Another affordable but compact subwoofer to consider is Polk Audio’s PSW125 Subwoofer, which at $349 retail is bit more than the Bravus 8A; however it has a larger woofer (10 inches) and a more powerful amplifier (150 Watts). Like the Bravus 8A, the PSW125 also comes in more décor friendly finishes such as cherry wood veneer, though I believe the Bravus 8A’s cherry wood finish looks superior and is finished to a higher standard.
For more information on subwoofers including the latest subwoofer news and reviews please check out Home Theater Review’s Subwoofer page.

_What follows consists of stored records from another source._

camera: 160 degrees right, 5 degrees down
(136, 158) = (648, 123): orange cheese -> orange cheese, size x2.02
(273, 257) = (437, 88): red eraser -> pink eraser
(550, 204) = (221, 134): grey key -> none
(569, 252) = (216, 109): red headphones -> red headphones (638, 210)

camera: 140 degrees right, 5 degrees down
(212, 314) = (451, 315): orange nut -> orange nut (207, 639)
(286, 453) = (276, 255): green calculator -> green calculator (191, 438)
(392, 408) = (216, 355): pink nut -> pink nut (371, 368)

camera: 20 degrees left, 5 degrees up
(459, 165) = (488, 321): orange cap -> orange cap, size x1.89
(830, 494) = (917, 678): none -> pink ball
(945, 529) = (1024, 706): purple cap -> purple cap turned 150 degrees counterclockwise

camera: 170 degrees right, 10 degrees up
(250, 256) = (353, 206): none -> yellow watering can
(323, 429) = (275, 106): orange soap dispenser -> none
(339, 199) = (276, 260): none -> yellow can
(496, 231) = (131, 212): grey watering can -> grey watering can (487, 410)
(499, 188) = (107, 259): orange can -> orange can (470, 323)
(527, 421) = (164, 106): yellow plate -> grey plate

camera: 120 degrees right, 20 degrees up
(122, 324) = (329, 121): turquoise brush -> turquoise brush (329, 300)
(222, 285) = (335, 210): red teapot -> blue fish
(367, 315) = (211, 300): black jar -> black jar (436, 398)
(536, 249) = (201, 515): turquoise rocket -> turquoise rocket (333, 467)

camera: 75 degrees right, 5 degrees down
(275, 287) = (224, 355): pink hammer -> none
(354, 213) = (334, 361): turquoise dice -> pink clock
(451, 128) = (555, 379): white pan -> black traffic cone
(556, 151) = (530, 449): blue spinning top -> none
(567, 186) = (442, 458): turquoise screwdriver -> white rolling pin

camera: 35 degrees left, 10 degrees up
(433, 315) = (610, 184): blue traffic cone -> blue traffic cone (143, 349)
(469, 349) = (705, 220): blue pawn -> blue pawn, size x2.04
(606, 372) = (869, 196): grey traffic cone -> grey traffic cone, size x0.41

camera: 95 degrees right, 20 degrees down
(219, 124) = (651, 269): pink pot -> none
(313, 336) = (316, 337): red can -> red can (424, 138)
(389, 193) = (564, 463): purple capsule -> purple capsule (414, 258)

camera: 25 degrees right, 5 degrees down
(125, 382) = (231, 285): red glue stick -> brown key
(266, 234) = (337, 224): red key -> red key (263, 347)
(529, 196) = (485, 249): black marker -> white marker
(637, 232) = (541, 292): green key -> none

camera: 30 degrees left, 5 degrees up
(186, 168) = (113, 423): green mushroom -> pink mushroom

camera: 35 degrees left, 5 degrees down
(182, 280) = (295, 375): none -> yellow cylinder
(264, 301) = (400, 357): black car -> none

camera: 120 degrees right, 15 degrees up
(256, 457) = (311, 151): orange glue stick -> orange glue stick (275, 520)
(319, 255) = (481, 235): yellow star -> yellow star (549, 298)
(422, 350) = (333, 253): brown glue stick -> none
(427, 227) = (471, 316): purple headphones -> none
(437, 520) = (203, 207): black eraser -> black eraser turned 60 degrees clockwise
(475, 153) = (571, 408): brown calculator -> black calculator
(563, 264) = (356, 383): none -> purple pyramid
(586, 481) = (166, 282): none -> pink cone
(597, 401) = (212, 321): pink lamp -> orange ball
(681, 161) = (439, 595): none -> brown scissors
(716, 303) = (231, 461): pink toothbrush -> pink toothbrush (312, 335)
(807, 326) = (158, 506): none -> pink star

For $299 direct the Bravus 8A from Aperion Audio is hard to fault for it sounds great when utilized in the proper setting, it looks beautiful and like all Aperion products comes with free shipping and a 30-day in home trial and money back guarantee. Plus, if you find your system and/or tastes require a bit more bass you can easily add a second Bravus 8A to your system and still pay less than a lot of the competition – plus for an additional $149 your Bravus 8A can be turned into a wireless subwoofer. For the home theater enthusiast who may be tight on space and funds you can’t go wrong with Aperion Audio’s Bravus 8A subwoofer.